Reshaping Data

Brianna Heggeseth

Announcements

This week in MSCS

  • Wednesday (4:45-7pm): MSCS Block Party! Outside OLRI near Tennis Courts
  • Thursday 11:15am: Coffee Break!

Due this Week

  • Assignment 5 (Spatial Viz) on Tuesday [via Moodle]
  • Self-Reflection on Friday [individual Google Doc]
  • At least 1 Tidy Tuesday (TT) by Friday [via Moodle, TT4]
    • Choose 1 TT to iterate on by Friday [Via Moodle, IV0]

Learning Goals

  • Understand the difference between wide and long data format and distinguish the case (unit of observation) for a given data set
  • Develop comfort in using pivot_wider and pivot_longer in the tidyr package

Template File

Download a template .Rmd of this activity. Put the file in a Day_08 folder within your COMP_STAT_112 folder.

  • This .Rmd only contains examples and 3 exercises that we’ll work on in class and you’ll finish for Assignment 7.

Describe to your Neighbor

Everyone: Look at this small data set.

Partner A: Describe the structure of the data set in words.

name sex total
Courtney F 257289
Courtney M 22619
Riley F 100881
Riley M 92789

Describe to your Neighbor

Partner A: Close your eyes.

Partner B: Describe the how the structure of the data set changed. Think of describing “steps” taken.

Partner A: Sketch what you think the new data set looks like.

name F M
Courtney 257289 22619
Riley 100881 92789

Describe to your Neighbor

Partner B: Close your eyes.

Partner A: Describe the how the structure of the data set changed. Think of describing “steps” taken.

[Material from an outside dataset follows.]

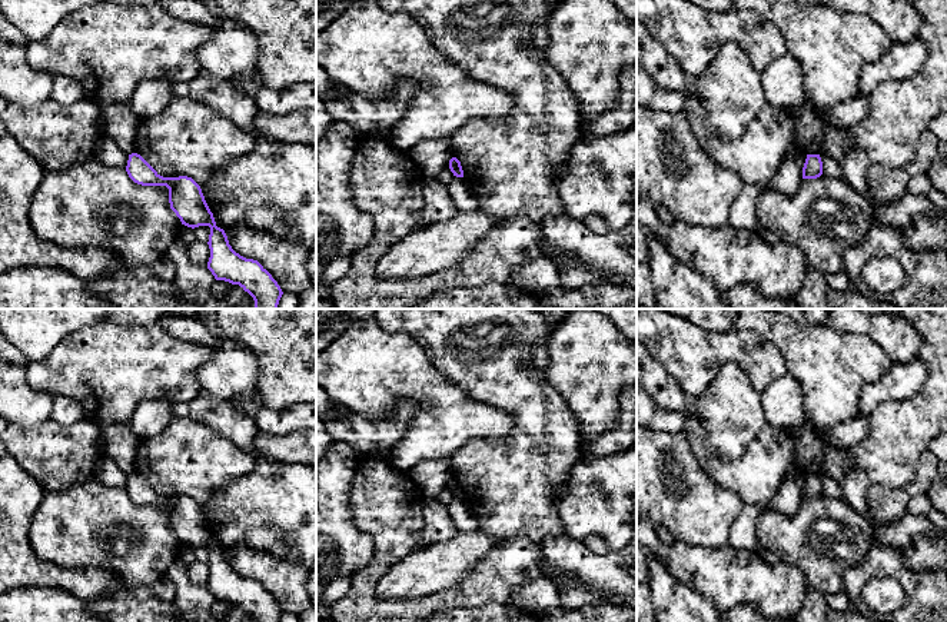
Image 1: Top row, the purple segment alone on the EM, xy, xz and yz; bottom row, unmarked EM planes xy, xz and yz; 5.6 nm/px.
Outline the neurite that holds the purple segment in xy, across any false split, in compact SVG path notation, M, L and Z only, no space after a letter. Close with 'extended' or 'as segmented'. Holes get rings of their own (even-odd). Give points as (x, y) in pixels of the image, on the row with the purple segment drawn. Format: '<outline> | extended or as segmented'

Partner B: Sketch what you think the new data set looks like.

name F M ratio
Courtney 257289 22619 0.0879128
Riley 100881 92789 0.9197867
name ratio sex total
Courtney 0.0879128 F 257289
Courtney 0.0879128 M 22619
Riley 0.9197867 F 100881
Riley 0.9197867 M 92789

Wider V. Longer Format

If we want to maintain all of the values in the data set (not collapsing rows with summarize) but have a different unit of observation (or case), we can:

  • Make the data wider by spreading out the values across new variables (e.g. total counts for binary “Male” and “Female” names)
  • Make the data longer by combining values from different variables into 1 variable (take counts for binary “Male” and “Female” names and combine into one total column)

R Functions

pivot_wider()

  • Inputs: data, names_from = var_name, values_from = var_name

pivot_longer()

  • Inputs: data, cols = c(var_name2, var_name2), names_to = “string”, values_to = “string”

R Functions

Taken from tidyr cheatsheet

In Class

Go through the example code in the Rmd file to make sure you understand how we reshape data to be wider and longer.

  • Work together on the 3 exercises to turn in for Assignment 7.

After Class

  • Work on the 3 exercises to turn in for Assignment 7.
  • Tidy Tuesday 4 is posted in Moodle.
  • Write a self-reflection in your individual Google Doc shared with you.
  • Submit a Iterative Viz 0 in Moodle.